President Joe Biden and a bipartisan group of senators reached an infrastructure deal on Thursday that includes an estimated $579billion for new projects including roads, electric utilities and broadband internet.
The breakthrough came after Biden and Republican and Democratic senators met for 30 minutes in the Oval Office. The deal ended a weeks-long stalemate over the price tag and how to fund the largest transportation package Congress has ever approved.
‘We have a deal,’ Biden announced outside the White House on Thursday afternoon. ‘I think it’s really important we’ve all agreed that none of us got all that we wanted.’
Biden did not reveal the total price tag, which is believed to be about $1.2trillion with more than $550billion for new investments. Democratic leaders said the plan, which is part of Biden’s $4trillion economic proposal, can only move forward with a bigger spending and tax raising package that Democrats are pushing in Congress, according to The New York Times.

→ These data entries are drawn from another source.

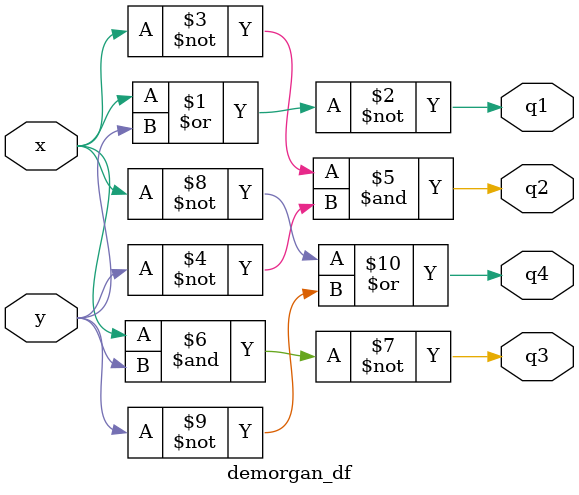
<source format=v>
`timescale 1ns / 1ps

module demorgan_df(
    input x, y,
    output q1, q2, q3, q4
);
assign q1 = ~(x | y), q2 = (~x) & (~y), q3 = ~(x & y), q4 = (~x) | (~y);
endmodule

</source>
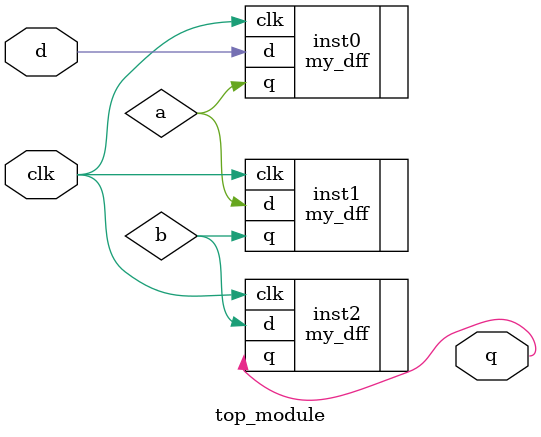
<source format=v>
module top_module ( input clk, input d, output q );
    
    wire a, b;
    
    my_dff inst0(.q(a), .clk(clk), .d(d));
    
    my_dff inst1(.q(b), .clk(clk), .d(a));

    my_dff inst2(.q(q), .clk(clk), .d(b));
    
endmodule

</source>
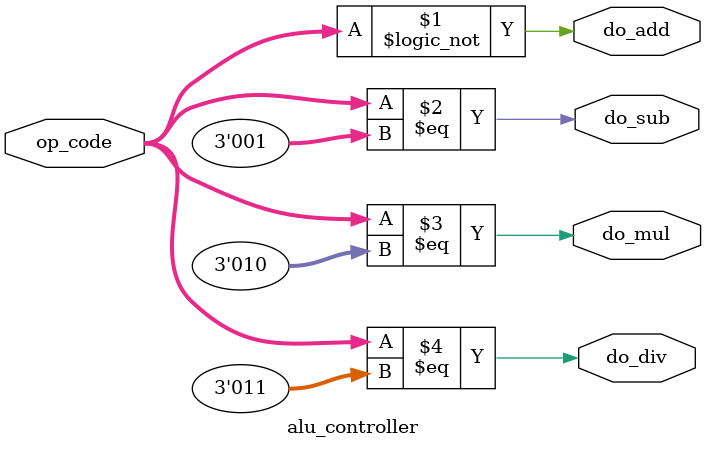
<source format=v>
`timescale 1ns / 1ps
module alu_controller (
  input  wire [2:0] op_code,
  output wire do_add,
  output wire do_sub,
  output wire do_mul,
  output wire do_div
);
  assign do_add = (op_code == 3'b000);
  assign do_sub = (op_code == 3'b001);
  assign do_mul = (op_code == 3'b010);
  assign do_div = (op_code == 3'b011);
endmodule
</source>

Democrats’ two-track strategy is expected to be difficult as they hold thin majorities and Republicans are sure to oppose.
But Biden and centrist senators celebrated the compromise on Thursday, with the president saying it ‘reminds me of the days we used to get an awful lot done up in the United States Congress’.
Democratic Senator Kyrsten Sinema of Arizona, one of the leaders in the negotiations, said, ‘this does represent a historic investment in our nation’s infrastructure’.
Republican Senator Rob Portman of Ohio called it ‘a good compromise that’s going to help the American people’. Portman added he was ‘pleased to see we were able to come together on a core infrastructure package’ and that it would come to fruition ‘without new taxes’.
With support from Biden and bipartisan senators, the infrastructure bill is likely to pass the divided Congress.
The deal’s details have not yet been spelled out, but it is expected to be funded through revenue increases that do not break Biden’s promise to not raise taxes for the middle class. It is also expected to follow Republicans’ wishes of not undoing former President Donald Trump’s 2017 business tax cuts.